Universal Access to Reproductive Healthcare

15 June 2023

I wanted to rise today to make a brief statement on the recently concluded Senate Community Affairs Reference Committee inquiry into universal access to reproductive healthcare. The report was titled Ending the postcode lottery. We made the decision to call it that because we know that woman's healthcare services are a postcode lottery. We know for women across our country, particularly in rural and regional Australia, accessing the health treatments they need can be really difficult. I've spoken many times in this chamber about why this issue matters to me, about my family member who was separated from her baby for 17 weeks because she couldn't access the maternity care services she needed close to home.

Since I was elected in 2019 I've travelled around our state, and it has been shocking to me that the experience my aunty had isn't something in the distant past; it's something that women continue to experience. Women are being forced to leave their communities to give birth to their babies, have ultrasounds and receive the pregnancy care that they need. It happens across South Australia too regularly, where we have birthing services provided in the local hospital and then, due to workforce or other issues, when an obstetrician or midwife leaves the community, those services are withdrawn. And it is extremely disruptive for the women in those communities who not only have to then endure the risk of travelling many hours to have their babies but are also separated from their families, support networks, other children, elderly parents and, often, partners who aren't able to take time off work to travel with them to the community where they need to have their baby.

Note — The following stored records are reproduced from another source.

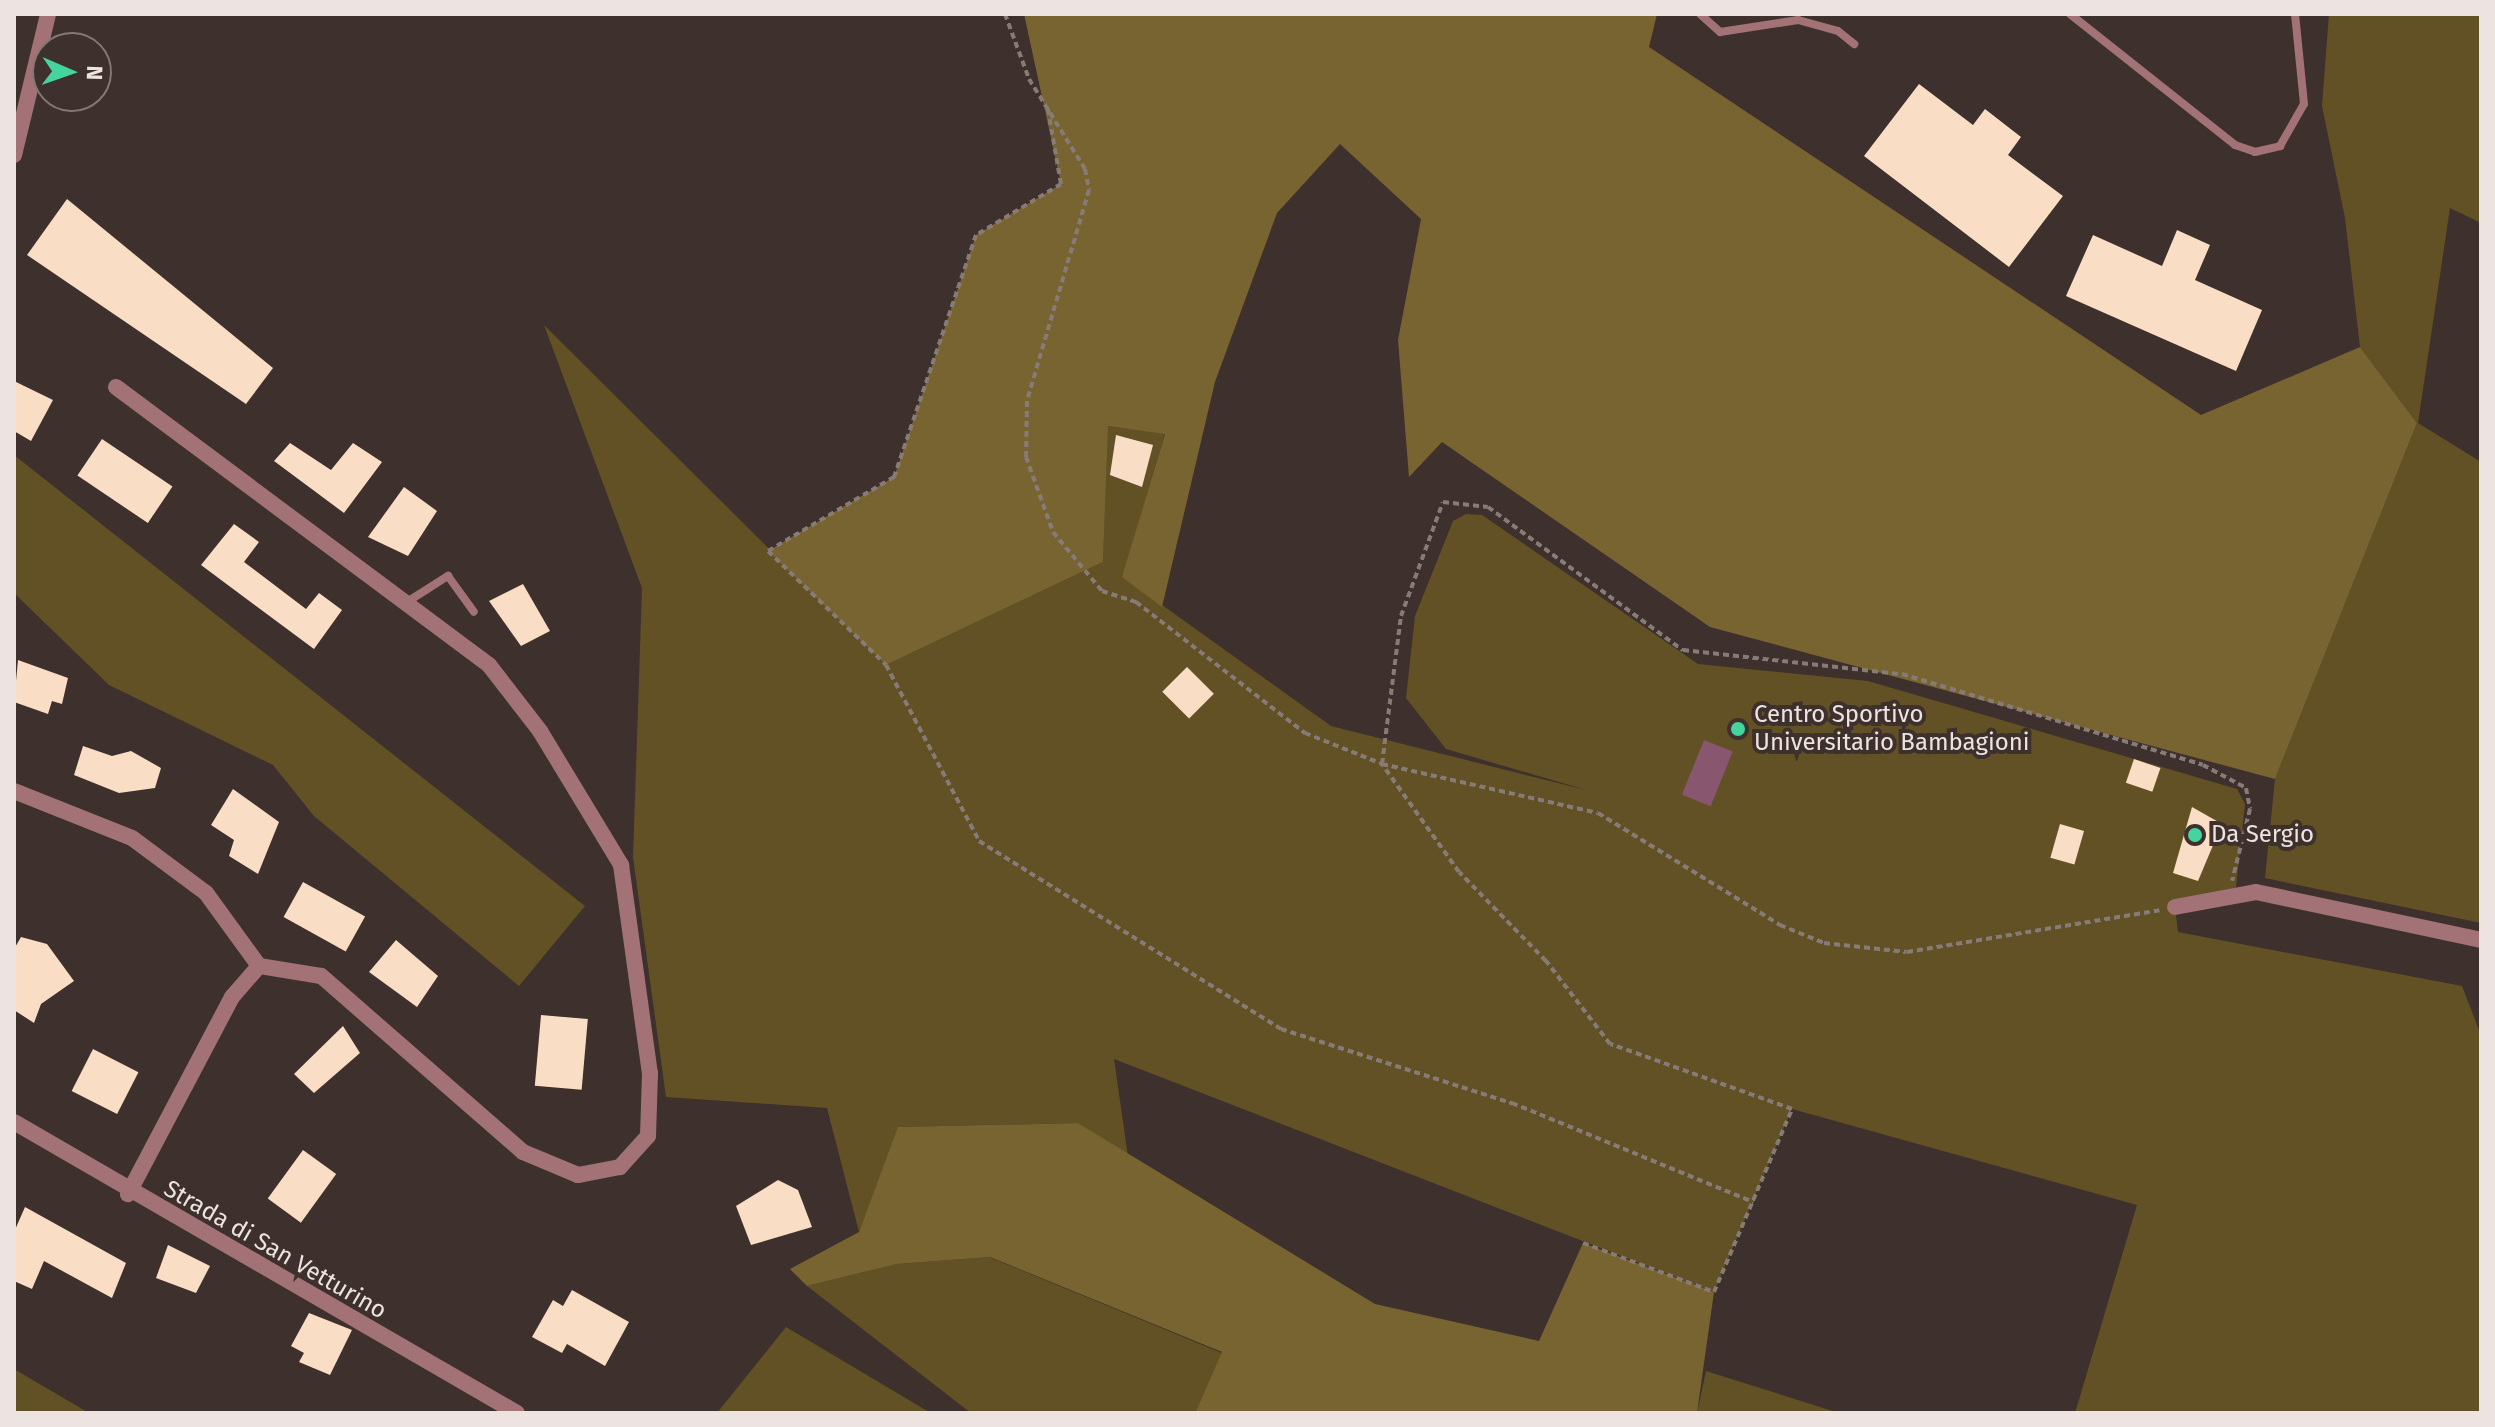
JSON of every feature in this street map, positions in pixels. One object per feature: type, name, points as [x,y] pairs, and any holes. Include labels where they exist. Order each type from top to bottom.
[{"type":"street","points":[[14,155],[48,14]]},
{"type":"street","points":[[14,791],[132,838],[206,893],[259,966],[321,976],[523,1152],[552,1168],[578,1175],[620,1167],[648,1136],[650,1073],[621,865],[540,731],[489,665],[116,387]]},
{"type":"street","points":[[2175,907],[2256,892],[2481,940]]},
{"type":"street","points":[[128,1194],[232,997],[259,966]]},
{"type":"street","name":"Strada di San Vetturino","points":[[14,1122],[128,1194],[517,1413]]},
{"type":"lane","points":[[1700,14],[1720,32],[1798,20],[1838,31],[1854,44]]},
{"type":"lane","points":[[2070,14],[2235,145],[2255,152],[2280,146],[2304,104],[2295,14]]},
{"type":"lane","points":[[406,603],[448,576],[474,612]]},
{"type":"path","points":[[1005,14],[1029,79],[1077,149],[1089,190],[1027,401],[1026,457],[1053,532],[1102,591],[1136,602],[1305,733],[1382,764],[1598,813],[1780,925],[1824,943],[1907,952],[2175,907]]},
{"type":"path","points":[[1047,106],[1061,184],[976,235],[894,477],[768,551],[886,665],[979,841],[1281,1029],[1512,1103],[1753,1202]]},
{"type":"path","points":[[1583,1243],[1714,1292],[1792,1109],[1610,1044],[1546,961],[1459,872],[1382,764],[1401,616],[1443,502],[1488,507],[1683,650],[1902,674],[2203,765],[2246,788],[2250,809],[2232,881],[2256,892]]},
{"type":"shaded area","points":[[1024,14],[1657,14],[1649,47],[2201,415],[2360,347],[2417,423],[2275,779],[1710,627],[1442,442],[1409,477],[1398,340],[1421,219],[1340,144],[1277,213],[1215,382],[1162,607],[1122,577],[1165,434],[1108,426],[1103,562],[886,665],[768,551],[894,477],[976,235],[1061,184]]},
{"type":"shaded area","points":[[2329,14],[2481,14],[2481,223],[2450,208],[2418,423],[2481,462],[2481,923],[2265,878],[2275,779],[2417,423],[2360,347],[2345,218],[2322,106]]},
{"type":"shaded area","points":[[544,325],[886,665],[1103,562],[1107,426],[1165,433],[1123,577],[1331,726],[1586,790],[1446,749],[1406,698],[1415,616],[1453,521],[1466,514],[1482,515],[1698,664],[1868,681],[2237,789],[2245,804],[2235,896],[2175,907],[2178,932],[2462,986],[2481,1035],[2481,1413],[2075,1413],[2137,1205],[1792,1109],[1714,1292],[1114,1059],[1128,1157],[1078,1123],[899,1127],[859,1232],[827,1108],[666,1097],[633,857],[642,588]]},
{"type":"shaded area","points":[[14,455],[585,906],[519,986],[314,816],[273,765],[109,685],[14,593]]},
{"type":"shaded area","points":[[1704,740],[1733,752],[1711,806],[1682,795]]},
{"type":"shaded area","points":[[1078,1123],[1375,1304],[1539,1341],[1583,1243],[1714,1292],[1697,1413],[1195,1413],[1222,1352],[990,1257],[897,1264],[807,1286],[790,1269],[859,1232],[898,1127]]},
{"type":"shaded area","points":[[989,1257],[1222,1353],[1195,1413],[971,1413],[807,1286],[897,1264]]},
{"type":"shaded area","points":[[786,1327],[929,1412],[931,1413],[717,1413]]},
{"type":"shaded area","points":[[14,1369],[89,1413],[14,1413]]},
{"type":"shaded area","points":[[1706,1371],[1839,1413],[1697,1413]]},
{"type":"building","points":[[1919,84],[1973,125],[1985,109],[2021,137],[2008,155],[2063,196],[2009,267],[1864,156]]},
{"type":"building","points":[[67,199],[273,368],[246,404],[27,255]]},
{"type":"building","points":[[2177,230],[2210,245],[2195,280],[2262,310],[2236,371],[2066,296],[2093,235],[2162,266]]},
{"type":"building","points":[[14,381],[53,400],[31,441],[14,431]]},
{"type":"building","points":[[1116,435],[1153,445],[1142,487],[1110,475]]},
{"type":"building","points":[[102,439],[172,487],[148,523],[77,475]]},
{"type":"building","points":[[290,443],[331,470],[353,443],[382,462],[344,513],[274,461]]},
{"type":"building","points":[[404,487],[437,511],[408,556],[368,537]]},
{"type":"building","points":[[234,524],[259,542],[244,562],[306,609],[319,593],[342,610],[314,649],[201,565]]},
{"type":"building","points":[[523,584],[550,631],[521,646],[489,601]]},
{"type":"building","points":[[18,660],[68,678],[62,704],[52,701],[48,714],[14,702]]},
{"type":"building","points":[[1187,667],[1214,694],[1189,719],[1162,692]]},
{"type":"building","points":[[83,746],[112,756],[131,751],[161,768],[155,788],[119,793],[74,775]]},
{"type":"building","points":[[2134,759],[2160,768],[2152,792],[2126,783]]},
{"type":"building","points":[[233,789],[279,822],[258,874],[229,856],[234,840],[211,825]]},
{"type":"building","points":[[2192,807],[2222,824],[2198,881],[2173,873]]},
{"type":"building","points":[[2060,824],[2084,831],[2074,865],[2050,858]]},
{"type":"building","points":[[303,882],[365,916],[346,951],[284,917]]},
{"type":"building","points":[[21,937],[47,944],[74,981],[41,1004],[34,1023],[14,1010],[14,949]]},
{"type":"building","points":[[396,940],[438,976],[417,1007],[369,972]]},
{"type":"building","points":[[541,1015],[588,1019],[582,1090],[535,1086]]},
{"type":"building","points":[[343,1026],[360,1053],[314,1093],[294,1074]]},
{"type":"building","points":[[93,1049],[138,1072],[117,1114],[72,1091]]},
{"type":"building","points":[[303,1150],[336,1174],[301,1223],[268,1199]]},
{"type":"building","points":[[778,1180],[798,1190],[812,1227],[751,1245],[736,1206]]},
{"type":"building","points":[[25,1207],[126,1263],[112,1298],[44,1261],[32,1289],[14,1281],[14,1232]]},
{"type":"building","points":[[168,1245],[210,1266],[196,1293],[156,1278]]},
{"type":"building","points":[[572,1290],[629,1322],[605,1366],[567,1344],[562,1353],[532,1337],[553,1300],[563,1306]]},
{"type":"building","points":[[309,1313],[352,1330],[330,1375],[299,1362],[304,1353],[291,1346]]},
{"type":"place","name":"Centro Sportivo Universitario Bambagioni","points":[[1738,729]]},
{"type":"place","name":"Da Sergio","points":[[2195,835]]}]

These are really concerning issues for women in our regions, and they're not just concerning; they can be dangerous. And that's why the committee really wanted to take a dive not just into reproductive healthcare services but into maternity care services as well. It's really important that women have choice and options when it comes to their health care. That has to include the broad spectrum of women's health issues, and sometimes maternity care is missed out of the conversation. We have many health practitioners across our system who are able to support women when given the opportunity to work to their scope of practice, an incredible workforce of midwives and nurses who are enthusiastic and ready to provide these services. And, while I don't dismiss the challenges in workforce when it comes to maintaining provision of maternity care services, perhaps one of the paths through is around scope of practice, around how we can utilise different parts of the healthcare workforce to provide the services and support that women need, in a way which is safe for women and their babies. So that's one of the recommendations we looked at.

There were over 30 recommendations. It was a big report. We had 350 submissions to the committee on what are sometimes very sensitive issues that go to the heart of conscience and to the heart of people's passions and values. I want to thank every single submitter who made a contribution to our inquiry. What was really clear to us, as we were doing this work, is that when it comes to women's health issues you don't have to dig too deep to see how the health system is letting women down when their health isn't being prioritised.

We also did a lot of work in this report around access to contraceptive care. Again, it's an issue which can be a bit uncomfortable to talk about—it's not a frequent topic of debate in this chamber, for sure—but we do know that women, again, when it comes to contraceptive care, don't have the choice that they probably should have in Australia. And that's something that we did a lot of work on in the committee. We made some strong recommendations around that, particularly around making sure that women and families with complex needs, suffering from cancer or other health conditions, are able to access the support that they need in respect of that.

In conclusion, I want to thank everyone for their contribution to the recommendations. I want to thank Senator Waters, who initiated this inquiry, as well as all of the other committee members and everyone who took part in our work. I think there are some bold recommendations before us. There is a lot of work ahead. I will continue to raise the flag on the issues around maternity care because they are very urgent indeed.